# In Performance from WGBH Boston



## itywltmt (May 29, 2011)

As I scrape the drawer for _Once Upon the Internet _material, I thought I would share some music I downloaded from podcasts produced by WGBH in Boston, one of the flagship stations of the American Public Broadcaster, NPR.

The works on the playlist are from some of your favourite composers, and played by musicians based in the North-Eastern US and (in the case of Jonathan Crow, long-tome associate concertmaster of the Montreal Symphony and now concertmaster of the Toronto Symphony) Eastern Canada .

The *Beethoven *string quartet was part of a past _Tuesday Blog_, where I had only shared the link. Many of these podcasts have since been removed from the station's roster, so they are worthy of our "departed site" treatment in that sense... The *Brahms *horn trio falls loosely in our earlier look at "odd trios" of Brahms.

The *Chopin *polonaise and *Kreisler *"works in the stuyle" aren't heard as much, so for that reason, worth sharing.

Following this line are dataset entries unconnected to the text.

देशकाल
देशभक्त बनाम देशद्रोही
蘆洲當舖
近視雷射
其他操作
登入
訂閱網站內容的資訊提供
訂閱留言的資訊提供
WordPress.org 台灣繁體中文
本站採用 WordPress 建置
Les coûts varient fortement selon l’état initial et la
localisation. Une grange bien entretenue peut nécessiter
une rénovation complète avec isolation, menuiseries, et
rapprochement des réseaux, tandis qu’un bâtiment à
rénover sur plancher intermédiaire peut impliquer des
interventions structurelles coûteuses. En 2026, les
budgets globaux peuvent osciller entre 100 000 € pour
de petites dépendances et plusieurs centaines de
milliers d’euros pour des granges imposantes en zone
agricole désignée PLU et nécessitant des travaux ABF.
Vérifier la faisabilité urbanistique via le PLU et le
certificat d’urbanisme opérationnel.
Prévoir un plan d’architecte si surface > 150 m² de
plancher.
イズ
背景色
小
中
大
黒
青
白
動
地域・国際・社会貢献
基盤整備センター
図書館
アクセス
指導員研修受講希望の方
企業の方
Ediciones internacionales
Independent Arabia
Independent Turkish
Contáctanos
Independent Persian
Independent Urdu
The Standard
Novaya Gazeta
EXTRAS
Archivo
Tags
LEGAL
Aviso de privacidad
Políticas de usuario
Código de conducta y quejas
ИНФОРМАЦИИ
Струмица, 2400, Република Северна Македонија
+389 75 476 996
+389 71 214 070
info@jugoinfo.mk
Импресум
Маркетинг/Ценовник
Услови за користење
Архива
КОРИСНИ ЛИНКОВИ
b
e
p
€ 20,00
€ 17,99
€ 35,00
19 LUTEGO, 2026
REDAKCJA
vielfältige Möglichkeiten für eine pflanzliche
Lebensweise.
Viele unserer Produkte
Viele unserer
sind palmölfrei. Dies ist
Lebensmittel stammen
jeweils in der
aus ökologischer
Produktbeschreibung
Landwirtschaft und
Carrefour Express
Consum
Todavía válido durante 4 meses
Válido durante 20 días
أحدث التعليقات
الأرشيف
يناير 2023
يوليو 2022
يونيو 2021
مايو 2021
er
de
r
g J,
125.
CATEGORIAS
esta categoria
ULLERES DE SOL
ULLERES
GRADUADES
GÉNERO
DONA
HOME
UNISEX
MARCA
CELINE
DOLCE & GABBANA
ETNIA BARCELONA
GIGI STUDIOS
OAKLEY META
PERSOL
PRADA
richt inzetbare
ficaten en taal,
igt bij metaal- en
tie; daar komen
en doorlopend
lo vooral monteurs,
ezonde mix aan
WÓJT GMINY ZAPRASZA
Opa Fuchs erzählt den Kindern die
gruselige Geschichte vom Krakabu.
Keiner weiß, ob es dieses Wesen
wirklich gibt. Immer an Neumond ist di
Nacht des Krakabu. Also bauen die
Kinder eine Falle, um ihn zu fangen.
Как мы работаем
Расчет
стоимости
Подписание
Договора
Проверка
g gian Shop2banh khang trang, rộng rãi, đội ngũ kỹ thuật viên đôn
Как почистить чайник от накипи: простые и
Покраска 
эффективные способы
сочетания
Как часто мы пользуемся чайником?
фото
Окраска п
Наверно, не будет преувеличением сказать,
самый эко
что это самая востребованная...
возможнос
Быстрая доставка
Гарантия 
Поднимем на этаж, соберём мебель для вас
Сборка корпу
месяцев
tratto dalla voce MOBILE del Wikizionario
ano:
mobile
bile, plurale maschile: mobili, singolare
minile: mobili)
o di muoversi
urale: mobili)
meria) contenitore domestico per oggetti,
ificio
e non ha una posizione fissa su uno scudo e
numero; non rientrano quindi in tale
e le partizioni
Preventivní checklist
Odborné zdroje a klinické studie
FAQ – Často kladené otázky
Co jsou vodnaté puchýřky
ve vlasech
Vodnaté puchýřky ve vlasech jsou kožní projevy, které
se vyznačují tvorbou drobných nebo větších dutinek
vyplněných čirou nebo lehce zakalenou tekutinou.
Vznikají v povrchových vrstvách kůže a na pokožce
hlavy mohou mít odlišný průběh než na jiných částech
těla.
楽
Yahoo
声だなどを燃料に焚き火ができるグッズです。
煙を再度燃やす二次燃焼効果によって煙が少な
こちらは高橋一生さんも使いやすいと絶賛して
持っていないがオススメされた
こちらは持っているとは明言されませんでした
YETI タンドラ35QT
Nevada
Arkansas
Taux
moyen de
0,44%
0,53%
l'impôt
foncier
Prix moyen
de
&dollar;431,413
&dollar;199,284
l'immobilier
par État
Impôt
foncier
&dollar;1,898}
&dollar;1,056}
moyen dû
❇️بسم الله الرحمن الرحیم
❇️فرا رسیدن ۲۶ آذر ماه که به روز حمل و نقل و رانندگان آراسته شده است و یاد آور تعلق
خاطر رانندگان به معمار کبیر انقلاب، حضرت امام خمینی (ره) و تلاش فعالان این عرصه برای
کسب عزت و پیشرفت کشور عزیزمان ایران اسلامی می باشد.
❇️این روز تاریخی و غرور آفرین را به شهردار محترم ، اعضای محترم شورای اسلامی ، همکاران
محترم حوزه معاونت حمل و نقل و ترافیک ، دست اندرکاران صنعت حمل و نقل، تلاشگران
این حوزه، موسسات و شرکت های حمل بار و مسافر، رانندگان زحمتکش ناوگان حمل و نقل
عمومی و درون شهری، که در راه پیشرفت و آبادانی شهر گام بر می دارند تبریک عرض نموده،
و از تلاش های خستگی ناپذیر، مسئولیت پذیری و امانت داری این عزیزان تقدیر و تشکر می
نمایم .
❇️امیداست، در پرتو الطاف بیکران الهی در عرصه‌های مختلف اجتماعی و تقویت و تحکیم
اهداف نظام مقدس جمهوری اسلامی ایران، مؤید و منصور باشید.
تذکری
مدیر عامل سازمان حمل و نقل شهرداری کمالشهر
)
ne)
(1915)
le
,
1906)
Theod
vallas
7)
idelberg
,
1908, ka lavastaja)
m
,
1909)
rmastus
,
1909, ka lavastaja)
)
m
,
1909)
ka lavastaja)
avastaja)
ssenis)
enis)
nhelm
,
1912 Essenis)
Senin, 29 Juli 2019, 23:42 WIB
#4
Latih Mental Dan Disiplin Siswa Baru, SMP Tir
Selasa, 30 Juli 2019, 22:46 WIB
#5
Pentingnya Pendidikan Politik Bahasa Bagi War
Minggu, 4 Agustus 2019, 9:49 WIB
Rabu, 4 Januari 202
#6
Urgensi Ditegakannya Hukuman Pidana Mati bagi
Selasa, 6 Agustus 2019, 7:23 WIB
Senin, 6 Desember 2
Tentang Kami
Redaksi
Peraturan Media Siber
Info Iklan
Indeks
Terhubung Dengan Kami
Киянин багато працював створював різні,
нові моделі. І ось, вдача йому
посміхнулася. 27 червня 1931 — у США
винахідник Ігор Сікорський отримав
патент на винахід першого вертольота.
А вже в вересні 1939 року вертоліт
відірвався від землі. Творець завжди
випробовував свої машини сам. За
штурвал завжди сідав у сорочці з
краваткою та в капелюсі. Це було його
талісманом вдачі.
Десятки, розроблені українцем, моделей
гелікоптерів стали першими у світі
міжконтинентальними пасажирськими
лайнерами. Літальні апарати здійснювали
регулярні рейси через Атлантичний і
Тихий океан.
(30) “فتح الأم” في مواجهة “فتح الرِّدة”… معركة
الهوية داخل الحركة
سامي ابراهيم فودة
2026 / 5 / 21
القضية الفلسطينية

As this is the last PTB of 2016, *Happy New Year*, and look for a new addition to our "content rotation" in the new year.

Enjoy!

*Ludwig van BEETHOVEN (1770-1827)*
String Quartet #3 in D major, op. 18, no.3
Harlem String Quartet

*Johannes BRAHMS (1833-1897)*
Trio for Horn, Violin and Piano in E-Flat Major, op. 40
William Purvis, horn
Jonathan Crow, violin
Mihae Lee, piano

*Frédéric CHOPIN (1810-1849)*
_Introduction and Polonaise_ in C Major, for cello and piano, op. 3
Bion Tsang, cello
Anton Nel, piano

*Fritz KREISLER (1875-1962)*
_Tempo di minuetto_ (in the style of Pugnani) [1910]
_Andantino _(in the style of Padre Martini) [1910]
Nikolaj Znaider, violin
Deborah DeWolf Emery, piano

Internet Archive URL - https://archive.org/details/01StringQuartet3InDMajorOp.


----------